The Laphams – David & Maria – put Deadpool to task “working” for The Purple Man as a mind-controlled bodyguard against Daredevil. I haven’t seen Pete Woods’ art in a while, so I don’t know how much the required coloring approach for this series informed it, but it has a weird digital edge in the shading and backgrounds that made the layers of the art feel a bit weird, but Pete delivers on really fun, dynamic pages and expressive characters that fit the Deadpool comedic style. The setup and punchline both feel a bit forced, so this is carried moreso on the energy of that art, but it’s not like the text is bereft of pluses – there’s a small emotional undercurrent that’s actually kinda nice, and the balance of comedic violence to story is much appreciated, since the general shtick with ‘Pool – such as in the next entry – is to just go over the top.

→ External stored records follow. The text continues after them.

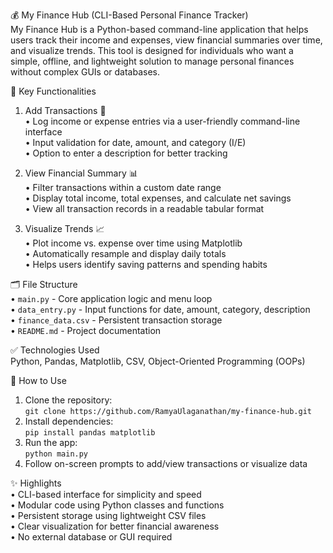 💰 My Finance Hub (CLI-Based Personal Finance Tracker)  
My Finance Hub is a Python-based command-line application that helps users track their income and expenses, view financial summaries over time, and visualize trends. This tool is designed for individuals who want a simple, offline, and lightweight solution to manage personal finances without complex GUIs or databases.

🧾 Key Functionalities  
1. Add Transactions 💸  
• Log income or expense entries via a user-friendly command-line interface  
• Input validation for date, amount, and category (I/E)  
• Option to enter a description for better tracking  

2. View Financial Summary 📊  
• Filter transactions within a custom date range  
• Display total income, total expenses, and calculate net savings  
• View all transaction records in a readable tabular format  

3. Visualize Trends 📈  
• Plot income vs. expense over time using Matplotlib  
• Automatically resample and display daily totals  
• Helps users identify saving patterns and spending habits  

🗂️ File Structure  
• `main.py` - Core application logic and menu loop  
• `data_entry.py` - Input functions for date, amount, category, description  
• `finance_data.csv` - Persistent transaction storage  
• `README.md` - Project documentation  

✅ Technologies Used  
Python, Pandas, Matplotlib, CSV, Object-Oriented Programming (OOPs)  

🚀 How to Use  
1. Clone the repository:  
   `git clone https://github.com/RamyaUlaganathan/my-finance-hub.git`  
2. Install dependencies:  
   `pip install pandas matplotlib`  
3. Run the app:  
   `python main.py`  
4. Follow on-screen prompts to add/view transactions or visualize data  

✨ Highlights  
• CLI-based interface for simplicity and speed  
• Modular code using Python classes and functions  
• Persistent storage using lightweight CSV files  
• Clear visualization for better financial awareness  
• No external database or GUI required  
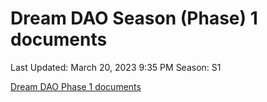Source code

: # Dream DAO Season (Phase) 1 documents

Last Updated: March 20, 2023 9:35 PM
Season: S1

[Dream DAO Phase 1 documents](Dream%20DAO%20Season%20(Phase)%201%20documents%2097fe493ea7a247a380a72ffed4745ca0/Dream%20DAO%20Phase%201%20documents%20458523ebbf1d4e06baf2666155389704.csv)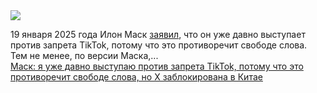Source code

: <!--2025-01-19 14:22:36-->
<div class="yb">
  <div class="rss smaller1 habr"><img src="https://habrastorage.org/getpro/habr/upload_files/383/318/1de/3833181de3522812e0bb9a4c976b0217.jpg" /><p>19 января 2025 года Илон Маск <a href="https://x.com/elonmusk/status/1880975630646612254" rel="noopener noreferrer nofollow">заявил</a>, что он уже давно выступает против запрета TikTok, потому что это противоречит свободе слова. Тем не менее, по версии Маска,... <br><a class="light" href="https://habr.com/ru/news/874762/?utm_source=habrahabr&utm_medium=rss&utm_campaign=874762">Маск: я уже давно выступаю против запрета TikTok, потому что это противоречит свободе слова, но X заблокирована в Китае</a></div>
</div>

As in Karla Pacheco’s Deadpool Party, which has a lot of fun shooting people right up in our faces. And I’d say it is fun, but Pacheco pushes really hard on the ‘Pool meta approach, with him reveling in the violence and its likelihood for censorship, and while the beating-of-the-dead-horse joke regarding doing things en media res eventually pays off once we’re over the hump of its repetition, the first few times we have to hear about it it falls a bit flat. Leonard Kirk’s open, limber style is very energetic, amplified to pinup status by Rachelle Rosenberg’s perfected use of spot (and splashed) colors; however, Pacheco has a rapid-fire approach to the script, and Kirk’s pages are pretty busy, so the timing can feel a little off here and there. Overall, though, it feels like a big swing of momentum, in writing and visuals, so it’s a positive experience.
Pool Of Death??? from Daniel Warren Johnson takes a somewhat typical writing-about-writing setup – the artist is in the strip, talking with Deadpool about what kind of original story he could possibly write on Deadpool – but the heart DWJ often brings to things saves it: he ends on a personal story about when he discovered DP, and it’s honestly endearing. Buffering that, though, and so it’s not all just cutesy-wutesy heart-warming stuff, Johnson plays around with exactly the kind of stereotypical action we’d “expect,” and it’s both awesome – Wolvie versus Deadpool! – and funny. The artist’s purposefully loose application of color looks awesome here – maybe red is just a better pop color than blue, but this far surpasses the color work done on his Superman version of this title.